I agree that Hergé is arguably somewhat racist in his portrayal of individual Japanese faces, especially compared to his more mature work, where he tends to portray the ordinary foot-soldiers of "baddie" regimes more sympathetically and realistically, as just ordinary conscripts obeying orders. But I think it's excusable in the case of The Blue Lotus, given that Hergé was going against the grain of the "standard" European view of Japan as a civilising colonial force for good in the region and needing to make the argumant forcefully. No doubt The Blue Lotus needs to be placed in this historical context for a young reader today to understand why the Japanese are portrayed the way they are, but the English translation has always been published with just such a historical note as a foreword, so that seems fine to me.

Like most of us, I'm sure, I don't have any problem with the portrayal of smoking in the books. It's simply showing the reality of life in the mid-twentieth century, which is interesting for kids today to see. Ditto the portrayal of big game hunting in Tintin and the Congo.

Maybe it's this question of whether what's been shown is truthful which makes the difference between which Tintin books seem offensive or inoffensive today. Even though Hergé's cartoony shorthand for portraying the facial features and temprements of Black Africans, Arabs, U.S. Americans, Japanese, South Americans, etc, can seem a bit simplistic or even racist by today's standards, most of the books where such stereotyping occurs do at least portray some sort of truth about the situation in these parts of the world at the time (including Tintin in the Land of the Soviets, now that most people have finally admitted that the early Soviet regime was indeed a brutal dictatorship).

The thing which stands out about Tintin in the Congo, by contrast, is how far from the grim truth of the actual place Hergé's portrayal is. Don't get me wrong. I'm all for anyone being allowed to read it, both to learn about the way Europeans saw their empires at the time, and, frankly, to take a simplistic guilt-free pleasure in enjoying the slapstick fun of the story, blown-up rhinos and all. But, I think it's completely reasonable to shelve it in the teen or adult sections of bookshops with the contextualising wrap-round belly-band and foreword it's been sold with, just to make sure any poorly educated kids reading it don't get the impression that the patronising racism is acceptable today or that colonialism was really that fun for the black population. In short, I think Egmont and the UK bookshops have got it about right.
mct16
Member
#90 · Posted: 5 Nov 2011 21:42
Aristide Filoselle:
the Japanese... facial features are also distorted to make them look nasty. This is nasty, extreme, racism

I don't suppose we could put this down to some kind of artistic licence?

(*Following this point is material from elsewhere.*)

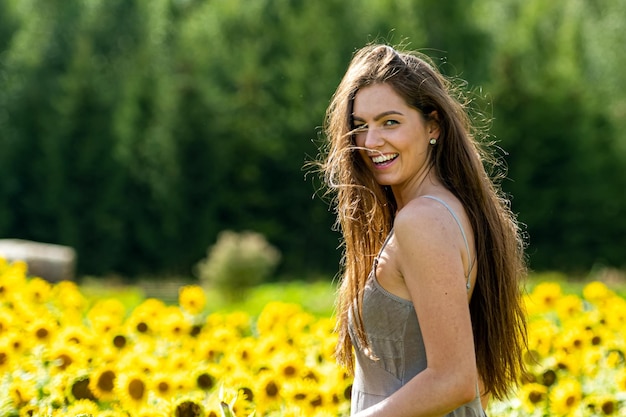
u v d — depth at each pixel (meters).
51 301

The Japanese are shown with beaming teeth, while the Chinese are shown as tight-lipped. This is just a way of telling one from the other.

I suppose you'll now argue that all Orientals should be presented as the same: with beaming teeth or tight-lips no matter where they come from - but Herge was trying to make some political points.

Smoking
How about the books including x-rays of a smoker's lungs?